The brutal devaluation of capital thus became a practically unacceptable event by the ruling class and by the governing forces, mainly at the center of the global system. It is the purpose of blocking this process that gives rise to State intervention through so-called monetary easing. By exchanging securities for cash, the central bank prevents the lack of liquidity from leading to the bankruptcy of commercial and investment banks, as well as large key companies in the industrial production network. In doing so, as this outcome is endogenously necessary, the State also blocks the possibility of a sustainable recovery of the economic system. This, therefore, enters a structural crisis that seems insoluble.

What a plethora of theorists call techno-feudalism is nothing more – it is believed here – than an element of the final maturation of capitalism itself. Either way, they opened the door to a debate that is important to continue.

* Eleutério FS Prado is a full and senior professor at the Department of Economics at USP. Author, among other books, of From the logic of the critique of political economy (Ed. anti-capital fights).

Originally published on the website Other words.

 

Notes


[I] Durand, Cedric. Techno-féodalisme: Critique de l'économie numérique. Paris: Editions La Découverte, 2000.

[ii] Prado, Eleutério FS Techno-feudalism or socialism of capital?. In: blog Economy and Complexity: https://eleuterioprado.blog/2021/11/14/tecno-feudalismo-ou-socialismo-do-capital/

[iii] Morozov, Evgeny. Critique of techno-feudal reason. New Left Review, nº 133/134, Jan-Apr, 2022.

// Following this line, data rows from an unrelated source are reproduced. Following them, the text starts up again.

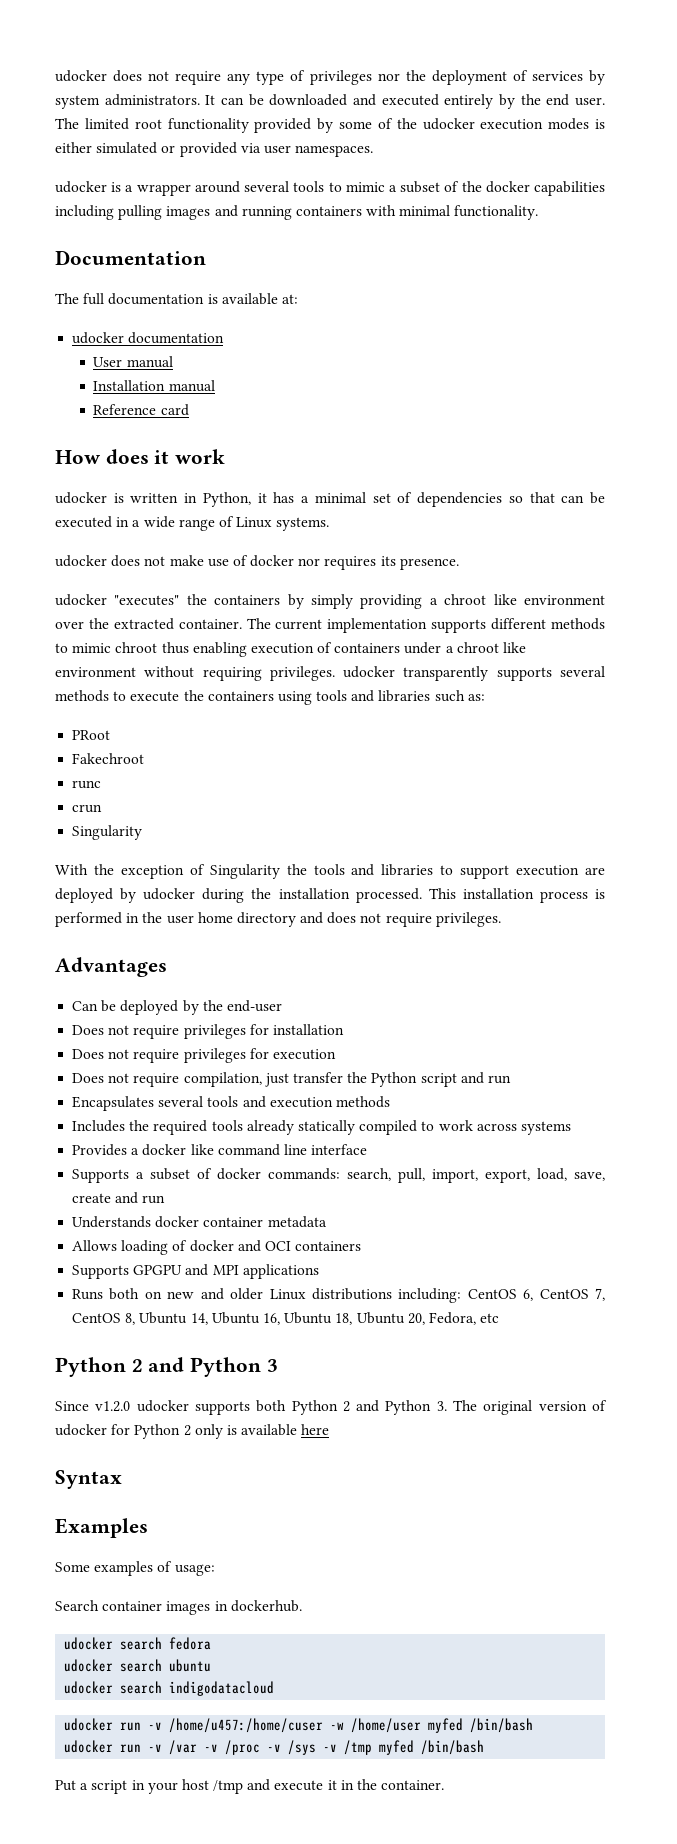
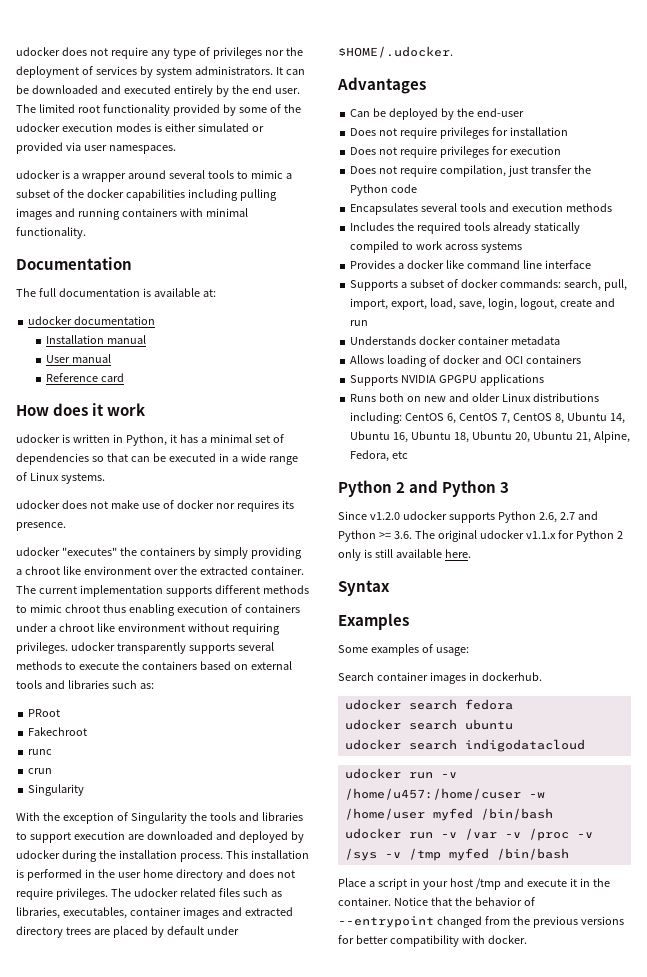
[93,356,173,368] [93,380,166,391] User manual // Installation -> [45,335,146,344] [45,355,70,363] Installation manual // User
[277,691,312,705] using -> [199,661,292,670] based on external
(606, 871) none -> [146,831,236,840] downloaded and
[355,888,422,903] processed. -> [179,853,223,862] process.
[539,891,588,903] process -> (309, 854) none
(501, 919) none -> [110,888,282,897] [16,907,293,919] [16,926,239,938] [338,46,453,58] The udocker related files such as libraries, executables, container images and extracted directory trees are placed by default under $HOME/.udocker.
[420,1072,511,1087] script and run -> [391,184,418,193] code
(605, 1176) none -> [487,298,557,310] login, logout,
[133,1264,239,1276] GPGPU and MPI -> [401,375,478,383] NVIDIA GPGPU
(425, 1319) none -> [532,431,630,443] Ubuntu 21, Alpine,
[256,1400,608,1415] [55,1424,107,1436] both Python 2 and Python 3. The original version of udocker -> [497,511,598,523] [338,530,556,542] Python 2.6, 2.7 and Python >= 3.6. The original udocker v1.1.x
[241,1424,330,1436] available here -> [374,549,471,558] still available here.
[55,1780,76,1791] Put -> [338,878,366,887] Place
(445, 1785) none -> [393,897,535,906] [338,916,624,928] [338,935,527,947] Notice that the behavior of --entrypoint changed from the previous versions for better compatibility with docker.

[iv] For example, Moulier-Boutang, Yann. Cognitive Capitalism. Cambridge: CambridgeUniversityPress, 2011.

[v] Op.cit., p. 107.

[vi] See Srnicek, Nick. platform capitalism. Cambridge, UK: Polity Press, 2017.

[vii] Op.cit., p. 33.

[viii] See Prado, Eleutério FS Financial subsumption of labor to capital. In: Blog Economy and Complexity. https://eleuterioprado.blog/2018/04/17/subsuncao-financeira/

[ix] See Keynes, John M. General theory of employment, interest and money. São Paulo: Abril Cultural, 1983.

[X] Op. cit., chapter 24, p. 255.

[xi] Marx, Carl. Capital – Critique of Political Economy. Volume III. São Paulo: Boitempo, 2017, p. 494.